Extracted material.
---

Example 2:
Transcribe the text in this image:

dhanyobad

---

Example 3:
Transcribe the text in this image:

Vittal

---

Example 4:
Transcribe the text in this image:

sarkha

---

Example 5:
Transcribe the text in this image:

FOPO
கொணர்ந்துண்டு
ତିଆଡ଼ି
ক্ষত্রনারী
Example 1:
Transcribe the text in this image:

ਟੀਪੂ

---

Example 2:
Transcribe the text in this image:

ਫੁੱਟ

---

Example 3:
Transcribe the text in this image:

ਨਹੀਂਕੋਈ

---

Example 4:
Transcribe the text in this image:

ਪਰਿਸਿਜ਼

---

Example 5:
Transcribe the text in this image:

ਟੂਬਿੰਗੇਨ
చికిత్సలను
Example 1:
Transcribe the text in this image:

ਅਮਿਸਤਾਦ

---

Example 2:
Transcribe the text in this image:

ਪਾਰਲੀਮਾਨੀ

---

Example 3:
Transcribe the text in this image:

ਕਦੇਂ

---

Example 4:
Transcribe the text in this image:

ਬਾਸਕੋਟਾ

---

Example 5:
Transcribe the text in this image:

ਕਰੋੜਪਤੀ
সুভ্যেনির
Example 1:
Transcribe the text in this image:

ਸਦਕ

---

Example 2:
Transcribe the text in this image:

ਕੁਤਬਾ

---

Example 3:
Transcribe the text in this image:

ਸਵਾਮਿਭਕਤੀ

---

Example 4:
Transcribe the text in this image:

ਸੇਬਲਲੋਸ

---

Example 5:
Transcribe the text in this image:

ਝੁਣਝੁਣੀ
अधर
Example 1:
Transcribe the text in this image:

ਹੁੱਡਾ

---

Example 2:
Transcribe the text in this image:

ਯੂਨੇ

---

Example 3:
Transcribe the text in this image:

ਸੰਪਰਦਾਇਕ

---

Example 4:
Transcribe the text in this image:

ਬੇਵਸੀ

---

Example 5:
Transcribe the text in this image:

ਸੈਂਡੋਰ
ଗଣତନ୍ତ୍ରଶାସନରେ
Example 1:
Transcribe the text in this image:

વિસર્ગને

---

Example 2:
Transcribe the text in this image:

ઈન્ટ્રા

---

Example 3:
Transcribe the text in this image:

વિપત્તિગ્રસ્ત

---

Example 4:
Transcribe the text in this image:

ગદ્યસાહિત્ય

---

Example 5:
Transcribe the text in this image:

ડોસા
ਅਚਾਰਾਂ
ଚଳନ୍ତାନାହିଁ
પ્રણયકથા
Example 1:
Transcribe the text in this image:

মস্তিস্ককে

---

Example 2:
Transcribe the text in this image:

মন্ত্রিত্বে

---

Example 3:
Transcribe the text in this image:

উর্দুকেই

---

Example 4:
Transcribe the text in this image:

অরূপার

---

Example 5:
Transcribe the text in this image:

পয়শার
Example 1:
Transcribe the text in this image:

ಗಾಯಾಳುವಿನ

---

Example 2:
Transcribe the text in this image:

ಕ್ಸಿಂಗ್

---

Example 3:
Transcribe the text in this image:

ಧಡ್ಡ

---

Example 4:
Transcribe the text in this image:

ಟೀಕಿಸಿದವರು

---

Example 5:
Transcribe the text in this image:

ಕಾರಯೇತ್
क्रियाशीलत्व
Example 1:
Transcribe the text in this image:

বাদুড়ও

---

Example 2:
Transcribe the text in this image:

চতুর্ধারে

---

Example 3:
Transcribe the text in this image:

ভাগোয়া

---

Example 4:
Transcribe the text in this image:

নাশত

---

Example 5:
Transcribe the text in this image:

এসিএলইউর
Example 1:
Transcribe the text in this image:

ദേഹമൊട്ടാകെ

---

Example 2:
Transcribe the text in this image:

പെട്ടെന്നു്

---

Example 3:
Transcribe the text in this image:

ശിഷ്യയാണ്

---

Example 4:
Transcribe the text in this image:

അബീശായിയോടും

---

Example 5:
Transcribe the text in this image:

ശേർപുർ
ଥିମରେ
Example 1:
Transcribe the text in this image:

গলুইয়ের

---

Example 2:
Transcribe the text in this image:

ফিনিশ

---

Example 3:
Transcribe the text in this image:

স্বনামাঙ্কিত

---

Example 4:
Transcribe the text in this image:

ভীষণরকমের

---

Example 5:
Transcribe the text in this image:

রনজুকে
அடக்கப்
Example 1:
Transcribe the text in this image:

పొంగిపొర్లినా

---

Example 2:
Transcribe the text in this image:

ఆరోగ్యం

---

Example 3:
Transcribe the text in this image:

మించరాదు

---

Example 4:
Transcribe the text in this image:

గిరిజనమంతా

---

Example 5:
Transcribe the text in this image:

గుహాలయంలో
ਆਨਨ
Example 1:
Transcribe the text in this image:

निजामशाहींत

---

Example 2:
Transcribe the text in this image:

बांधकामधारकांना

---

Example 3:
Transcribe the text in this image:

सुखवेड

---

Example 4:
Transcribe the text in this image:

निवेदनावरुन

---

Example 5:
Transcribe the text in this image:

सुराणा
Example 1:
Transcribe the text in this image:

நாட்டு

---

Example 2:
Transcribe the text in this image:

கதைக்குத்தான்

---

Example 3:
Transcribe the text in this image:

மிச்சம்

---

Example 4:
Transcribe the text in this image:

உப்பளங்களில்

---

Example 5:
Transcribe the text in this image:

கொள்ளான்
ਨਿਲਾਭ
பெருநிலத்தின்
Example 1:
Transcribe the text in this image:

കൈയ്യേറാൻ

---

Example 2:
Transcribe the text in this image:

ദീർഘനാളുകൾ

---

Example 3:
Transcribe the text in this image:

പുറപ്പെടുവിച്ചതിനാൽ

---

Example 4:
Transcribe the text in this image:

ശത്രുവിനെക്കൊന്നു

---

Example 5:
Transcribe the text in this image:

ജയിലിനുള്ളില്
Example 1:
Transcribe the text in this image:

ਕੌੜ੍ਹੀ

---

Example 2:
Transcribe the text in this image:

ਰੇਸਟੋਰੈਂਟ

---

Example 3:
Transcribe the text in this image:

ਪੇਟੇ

The task.
Exact copies of every record above are required.

Response below.
---

Example 2:
Transcribe the text in this image:

dhanyobad

---

Example 3:
Transcribe the text in this image:

Vittal

---

Example 4:
Transcribe the text in this image:

sarkha

---

Example 5:
Transcribe the text in this image:

FOPO
கொணர்ந்துண்டு
ତିଆଡ଼ି
ক্ষত্রনারী
Example 1:
Transcribe the text in this image:

ਟੀਪੂ

---

Example 2:
Transcribe the text in this image:

ਫੁੱਟ

---

Example 3:
Transcribe the text in this image:

ਨਹੀਂਕੋਈ

---

Example 4:
Transcribe the text in this image:

ਪਰਿਸਿਜ਼

---

Example 5:
Transcribe the text in this image:

ਟੂਬਿੰਗੇਨ
చికిత్సలను
Example 1:
Transcribe the text in this image:

ਅਮਿਸਤਾਦ

---

Example 2:
Transcribe the text in this image:

ਪਾਰਲੀਮਾਨੀ

---

Example 3:
Transcribe the text in this image:

ਕਦੇਂ

---

Example 4:
Transcribe the text in this image:

ਬਾਸਕੋਟਾ

---

Example 5:
Transcribe the text in this image:

ਕਰੋੜਪਤੀ
সুভ্যেনির
Example 1:
Transcribe the text in this image:

ਸਦਕ

---

Example 2:
Transcribe the text in this image:

ਕੁਤਬਾ

---

Example 3:
Transcribe the text in this image:

ਸਵਾਮਿਭਕਤੀ

---

Example 4:
Transcribe the text in this image:

ਸੇਬਲਲੋਸ

---

Example 5:
Transcribe the text in this image:

ਝੁਣਝੁਣੀ
अधर
Example 1:
Transcribe the text in this image:

ਹੁੱਡਾ

---

Example 2:
Transcribe the text in this image:

ਯੂਨੇ

---

Example 3:
Transcribe the text in this image:

ਸੰਪਰਦਾਇਕ

---

Example 4:
Transcribe the text in this image:

ਬੇਵਸੀ

---

Example 5:
Transcribe the text in this image:

ਸੈਂਡੋਰ
ଗଣତନ୍ତ୍ରଶାସନରେ
Example 1:
Transcribe the text in this image:

વિસર્ગને

---

Example 2:
Transcribe the text in this image:

ઈન્ટ્રા

---

Example 3:
Transcribe the text in this image:

વિપત્તિગ્રસ્ત

---

Example 4:
Transcribe the text in this image:

ગદ્યસાહિત્ય

---

Example 5:
Transcribe the text in this image:

ડોસા
ਅਚਾਰਾਂ
ଚଳନ୍ତାନାହିଁ
પ્રણયકથા
Example 1:
Transcribe the text in this image:

মস্তিস্ককে

---

Example 2:
Transcribe the text in this image:

মন্ত্রিত্বে

---

Example 3:
Transcribe the text in this image:

উর্দুকেই

---

Example 4:
Transcribe the text in this image:

অরূপার

---

Example 5:
Transcribe the text in this image:

পয়শার
Example 1:
Transcribe the text in this image:

ಗಾಯಾಳುವಿನ

---

Example 2:
Transcribe the text in this image:

ಕ್ಸಿಂಗ್

---

Example 3:
Transcribe the text in this image:

ಧಡ್ಡ

---

Example 4:
Transcribe the text in this image:

ಟೀಕಿಸಿದವರು

---

Example 5:
Transcribe the text in this image:

ಕಾರಯೇತ್
क्रियाशीलत्व
Example 1:
Transcribe the text in this image:

বাদুড়ও

---

Example 2:
Transcribe the text in this image:

চতুর্ধারে

---

Example 3:
Transcribe the text in this image:

ভাগোয়া

---

Example 4:
Transcribe the text in this image:

নাশত

---

Example 5:
Transcribe the text in this image:

এসিএলইউর
Example 1:
Transcribe the text in this image:

ദേഹമൊട്ടാകെ

---

Example 2:
Transcribe the text in this image:

പെട്ടെന്നു്

---

Example 3:
Transcribe the text in this image:

ശിഷ്യയാണ്

---

Example 4:
Transcribe the text in this image:

അബീശായിയോടും

---

Example 5:
Transcribe the text in this image:

ശേർപുർ
ଥିମରେ
Example 1:
Transcribe the text in this image:

গলুইয়ের

---

Example 2:
Transcribe the text in this image:

ফিনিশ

---

Example 3:
Transcribe the text in this image:

স্বনামাঙ্কিত

---

Example 4:
Transcribe the text in this image:

ভীষণরকমের

---

Example 5:
Transcribe the text in this image:

রনজুকে
அடக்கப்
Example 1:
Transcribe the text in this image:

పొంగిపొర్లినా

---

Example 2:
Transcribe the text in this image:

ఆరోగ్యం

---

Example 3:
Transcribe the text in this image:

మించరాదు

---

Example 4:
Transcribe the text in this image:

గిరిజనమంతా

---

Example 5:
Transcribe the text in this image:

గుహాలయంలో
ਆਨਨ
Example 1:
Transcribe the text in this image:

निजामशाहींत

---

Example 2:
Transcribe the text in this image:

बांधकामधारकांना

---

Example 3:
Transcribe the text in this image:

सुखवेड

---

Example 4:
Transcribe the text in this image:

निवेदनावरुन

---

Example 5:
Transcribe the text in this image:

सुराणा
Example 1:
Transcribe the text in this image:

நாட்டு

---

Example 2:
Transcribe the text in this image:

கதைக்குத்தான்

---

Example 3:
Transcribe the text in this image:

மிச்சம்

---

Example 4:
Transcribe the text in this image:

உப்பளங்களில்

---

Example 5:
Transcribe the text in this image:

கொள்ளான்
ਨਿਲਾਭ
பெருநிலத்தின்
Example 1:
Transcribe the text in this image:

കൈയ്യേറാൻ

---

Example 2:
Transcribe the text in this image:

ദീർഘനാളുകൾ

---

Example 3:
Transcribe the text in this image:

പുറപ്പെടുവിച്ചതിനാൽ

---

Example 4:
Transcribe the text in this image:

ശത്രുവിനെക്കൊന്നു

---

Example 5:
Transcribe the text in this image:

ജയിലിനുള്ളില്
Example 1:
Transcribe the text in this image:

ਕੌੜ੍ਹੀ

---

Example 2:
Transcribe the text in this image:

ਰੇਸਟੋਰੈਂਟ

---

Example 3:
Transcribe the text in this image:

ਪੇਟੇ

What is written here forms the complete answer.